Supply chain disruptions and resurgent demand from reopening global economies are causing prices to soar, along with concerns of prolonged inflation. Inflation has an obvious impact on consumers, but the upstream effect on distributors and manufacturers is just as profound. Their ability to respond smartly and swiftly is more critical than ever.
B2B companies continue to scramble to source steel, lumber, copper and other materials that are trading at premium prices. Companies that have continued to rely on manual processes and gut-feel decisions in their approach to pricing will be put at a short-term and long-term disadvantage as margins are likely to suffer.

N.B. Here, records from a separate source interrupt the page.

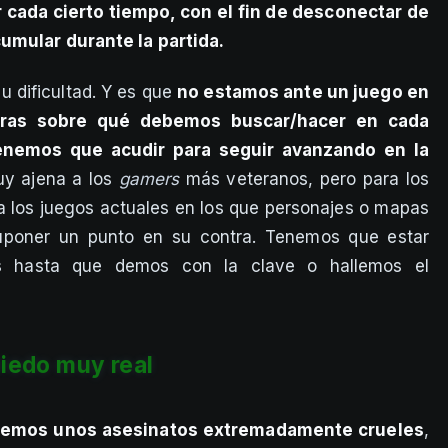
cada cierto tiempo, con el fin de desconectar de
umular durante la partida.
su dificultad. Y es que
no estamos ante un juego en
aras sobre qué debemos buscar/hacer en cada
tenemos que acudir para seguir avanzando en la
uy ajena a los
gamers
más veteranos, pero para los
 los juegos actuales en los que personajes o mapas
suponer un punto en su contra. Tenemos que estar
s hasta que demos con la clave o hallemos el
iedo muy real
e vemos unos asesinatos extremadamente crueles
,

Four pricing strategies for an inflationary period
When inflation hits, it’s critical to first quantify the full impact to your finished goods (if a manufacturer) or stocked inventory (distributor) and then work backward. If you manufacture products with complex formulations, some ingredients will be hit harder than others. Therefore, it’s necessary to quickly understand which formulations are affected and by how much, and account for all labor, freight, and other variable costs related to your final product.
Strategy 1: Take price up
If a company is a leader in its industry, this type of visible price increase in inflationary times is preferable. It presents less risk, and competitors are likely looking to the leader to provide air cover. If the leader doesn’t take price up, the industry as a whole begins to leak margin.

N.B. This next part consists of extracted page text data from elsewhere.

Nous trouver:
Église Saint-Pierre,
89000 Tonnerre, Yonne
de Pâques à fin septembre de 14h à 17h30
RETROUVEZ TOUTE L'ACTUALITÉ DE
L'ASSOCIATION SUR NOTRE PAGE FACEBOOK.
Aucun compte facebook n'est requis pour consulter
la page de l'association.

The mechanics of price increases are difficult and must be made thoughtfully and strategically. Across-the-board price increases are not likely to yield the desired margin results, as large customers are likely to push back. Instead, companies should take a more surgical approach to increasing prices.
Strategy 2: Adjust discount structure/rebates
If a company is not an industry leader, and the leader hasn’t yet increased its list prices, it’s a good time to get creative by dialing back variable discount amounts and/or increasing rebate thresholds. This form of invisible price increase is a behind-the-scenes method of functionally raising price without taking a public list-price increase.
This strategy requires a precise orchestration of a company’s discounting and incentive strategy, which almost certainly cannot be executed quickly enough with manual pricing tools.
Strategy 3: Allocation, allocation, allocation
With many industries facing a low-supply situation, companies will undoubtedly put some of their products on allocation. The key here is to be judicious in deciding which customers are subject to allocation and where to set the optimal price thresholds.
One building-products manufacturer is weathering the rise in steel costs by making intelligent allocation decisions informed by optimized customer-specific prices (CSP). With CSP guidance implemented, the manufacturer can enact a policy in which customers can buy up to their average purchase amount at the current month’s price, but if they want to buy more, the additional spend is transacted at next month’s increased price.
Strategy 4: Change sales incentives, change behavior
Communication during a crisis can make all the difference between success and failure. Money talks for any sales team, so the best way to drive effective communication is to financially reward the necessary behavior. Doing this right requires agility, responsiveness, and sales team buy-in. B2B companies must lean on the tried-and-true carrot (incentives) and stick (reporting) methods in a data-driven fashion.
For manufacturers facing commodity shortages and shrinking inventories, a sound strategy is to heavily incentivize margin percentage. Considering there is limited downward pressure on margin, coupled with accepted knowledge of volume shortfalls, it’s critical to limit discounting and change reps’ behavior quickly. Communicate a limited-time margin incentive, track adoption with real-time analytics to hold sellers accountable, and continually reinforce the urgency.
Conclusion
Whether inflation is transitory or long term, B2B companies should seize the opportunity to be prepared with an intelligent and measured price response. Companies that utilize modern price optimization and price-and-deal management software have discovered that it is possible to be surgical and speedy at scale. These sophisticated systems power intelligent commerce and can rapidly execute all of the above inflation-response strategies. This is how leading organizations are making pricing competency synonymous with business resiliency, enabling them to act and react quickly when market triggers require companies to make price moves.